Required work: From the line containing "8 (800) 555-72-05" down to the last line of the entries, print each line exactly and leave the pictures out.

Records contained in a dataset
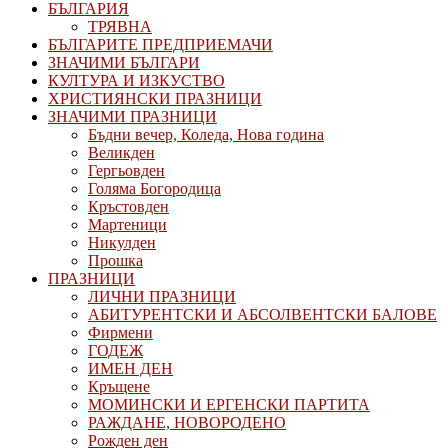
БЪЛГАРИЯ
ТРЯВНА
БЪЛГАРИТЕ ПРЕДПРИЕМАЧИ
ЗНАЧИМИ БЪЛГАРИ
КУЛТУРА И ИЗКУСТВО
ХРИСТИЯНСКИ ПРАЗНИЦИ
ЗНАЧИМИ ПРАЗНИЦИ
Бъдни вечер, Коледа, Нова година
Великден
Гергьовден
Голяма Богородица
Кръстовден
Мартеници
Никулден
Прошка
ПРАЗНИЦИ
ЛИЧНИ ПРАЗНИЦИ
АБИТУРЕНТСКИ И АБСОЛВЕНТСКИ БАЛОВЕ
Фирмени
ГОДЕЖ
ИМЕН ДЕН
Кръщене
МОМИНСКИ И ЕРГЕНСКИ ПАРТИТА
РАЖДАНЕ, НОВОРОДЕНО
Рожден ден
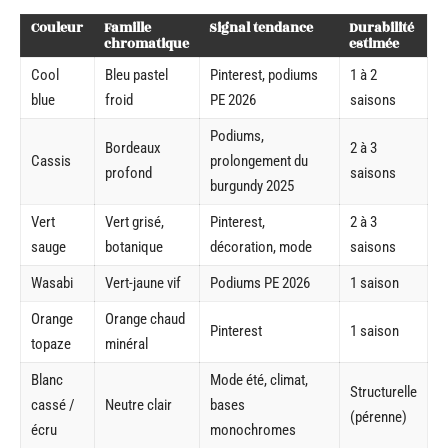
Couleur
Famille
Signal tendance
Durabilité
chromatique
estimée
Cool
Bleu pastel
Pinterest, podiums
1 à 2
blue
froid
PE 2026
saisons
Podiums,
Bordeaux
2 à 3
Cassis
prolongement du
profond
saisons
burgundy 2025
Vert
Vert grisé,
Pinterest,
2 à 3
sauge
botanique
décoration, mode
saisons
Wasabi
Vert-jaune vif
Podiums PE 2026
1 saison
Orange
Orange chaud
Pinterest
1 saison
topaze
minéral
Blanc
Mode été, climat,
Structurelle
cassé /
Neutre clair
bases
(pérenne)
écru
monochromes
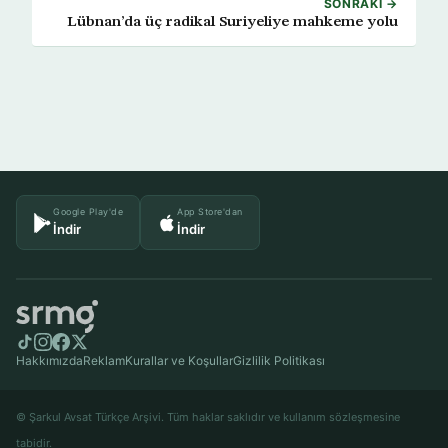
SONRAKI →
Lübnan’da üç radikal Suriyeliye mahkeme yolu
Google Play'de
App Store'dan
İndir
İndir
Hakkımızda
Reklam
Kurallar ve Koşullar
Gizlilik Politikası
© Şarkul Avsat Türkçe Arşivi. Tüm haklar saklıdır ve kullanım sözleşmesine
tabidir.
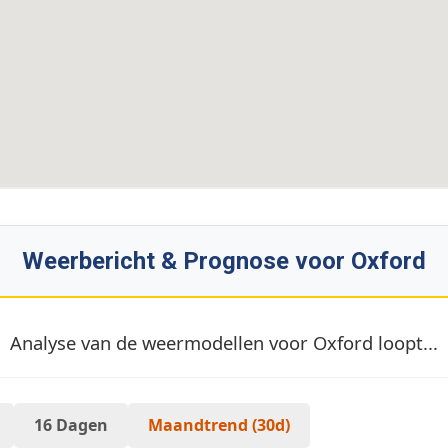
Weerbericht & Prognose voor Oxford
Analyse van de weermodellen voor Oxford loopt...
16 Dagen
Maandtrend (30d)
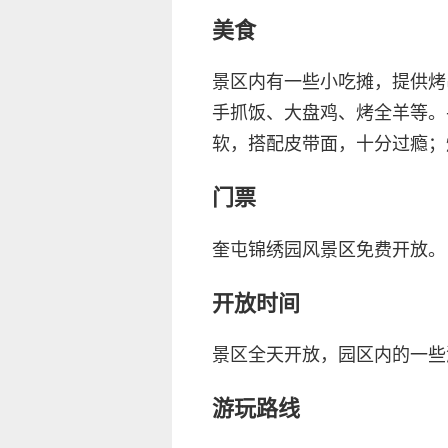
美食
景区内有一些小吃摊，提供烤
手抓饭、大盘鸡、烤全羊等。
软，搭配皮带面，十分过瘾；
门票
奎屯锦绣园风景区免费开放。
开放时间
景区全天开放，园区内的一些
游玩路线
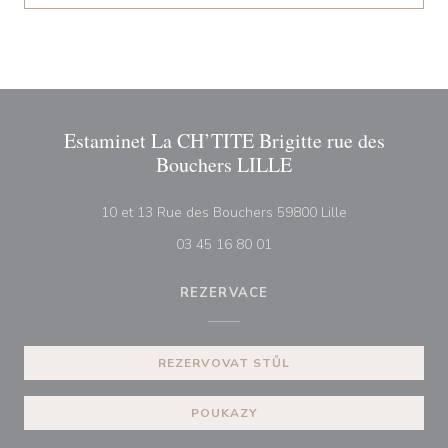
Estaminet La CH’TITE Brigitte rue des
Bouchers LILLE
((otevře se v n
10 et 13 Rue des Bouchers 59800 Lille
03 45 16 80 01
REZERVACE
REZERVOVAT STŮL
POUKAZY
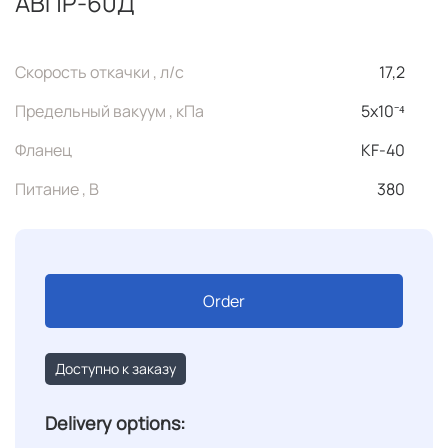
АВПР-60Д
Скорость откачки , л/с
17,2
Предельный вакуум , кПа
5x10⁻⁴
Фланец
KF-40
Питание , В
380
Order
Доступно к заказу
Delivery options:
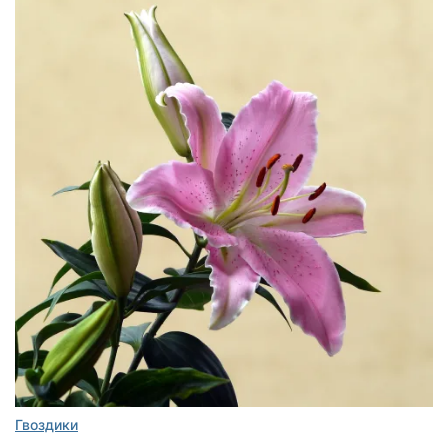
Гвоздики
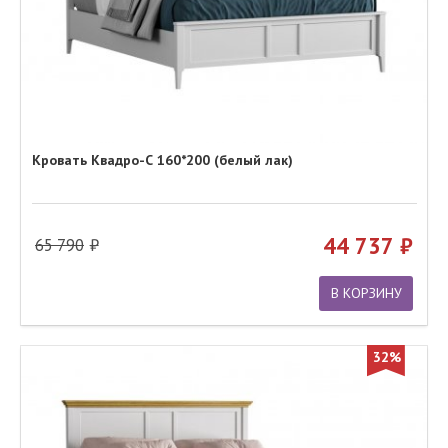
Кровать Квадро-С 160*200 (белый лак)
44 737
65 790
В КОРЗИНУ
32%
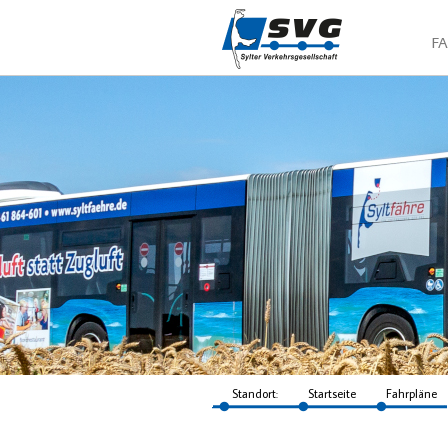
F
Standort:
Startseite
Fahrpläne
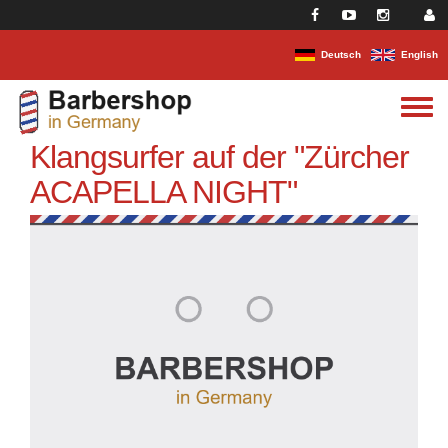
Direkt zum Inhalt
Deutsch
English
Toggle
menu
Klangsurfer auf der "Zürcher
ACAPELLA NIGHT"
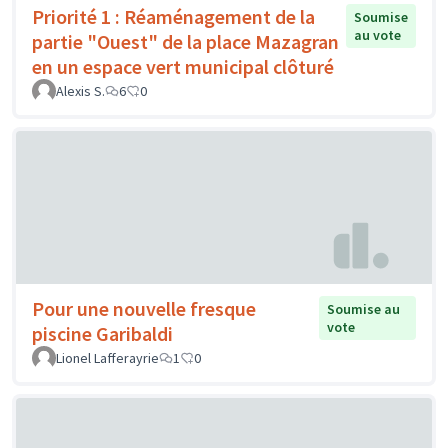
Priorité 1 : Réaménagement de la
Soumise
au vote
partie "Ouest" de la place Mazagran
en un espace vert municipal clôturé
Alexis S.
6
0
Pour une nouvelle fresque
Soumise au
vote
piscine Garibaldi
Lionel Lafferayrie
1
0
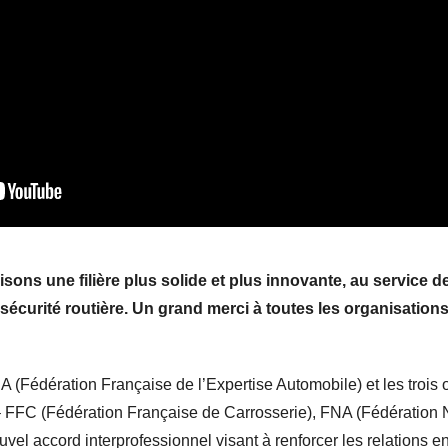
ons une filière plus solide et plus innovante, au service de
sécurité routière. Un grand merci à toutes les organisation
 (Fédération Française de l’Expertise Automobile) et les trois 
 FFC (Fédération Française de Carrosserie), FNA (Fédération N
l accord interprofessionnel visant à renforcer les relations en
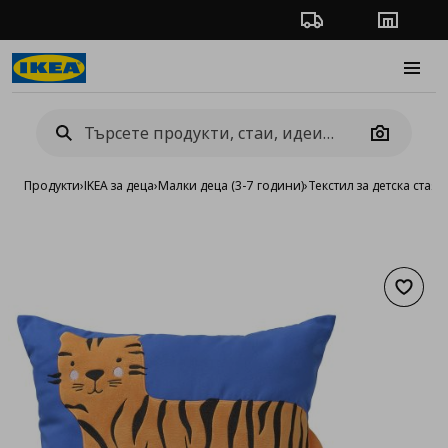
Проследяване на п
Магази
Burge
Camera
Продукти
›
IKEA за деца
›
Малки деца (3-7 години)
›
Текстил за детска стая
›
Добав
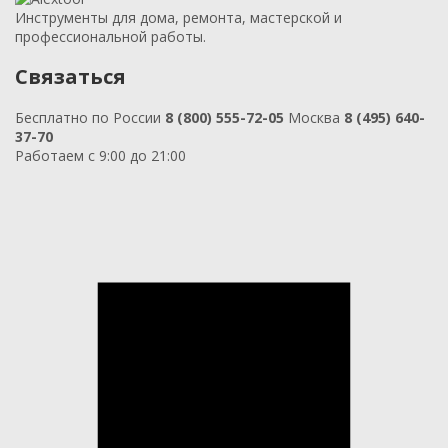
Инструменты для дома, ремонта, мастерской и
профессиональной работы.
Связаться
Бесплатно по России
8 (800) 555-72-05
Москва
8 (495) 640-
37-70
Работаем с 9:00 до 21:00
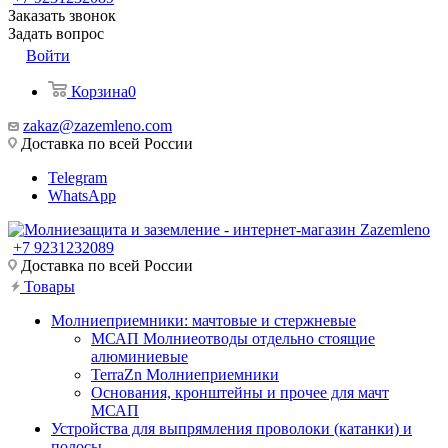
Заказать звонок
Задать вопрос
Войти
Корзина
0
zakaz@zazemleno.com
Доставка по всей России
Telegram
WhatsApp
+7 9231232089
Доставка по всей России
Товары
Молниеприемники: мачтовые и стержневые
МСАП Молниеотводы отдельно стоящие
алюминиевые
TerraZn Молниеприемники
Основания, кронштейны и прочее для мачт
МСАП
Устройства для выпрямления проволоки (катанки) и
полосы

Problem solution:
8 (800) 555-72-05
Москва
8 (495) 640-
37-70
Работаем с 9:00 до 21:00
Заказать звонок
Задать вопрос
Войти
Корзина
0
zakaz@zazemleno.com
Доставка по всей России
Telegram
WhatsApp
+7 9231232089
Доставка по всей России
Товары
Молниеприемники: мачтовые и стержневые
МСАП Молниеотводы отдельно стоящие
алюминиевые
TerraZn Молниеприемники
Основания, кронштейны и прочее для мачт
МСАП
Устройства для выпрямления проволоки (катанки) и
полосы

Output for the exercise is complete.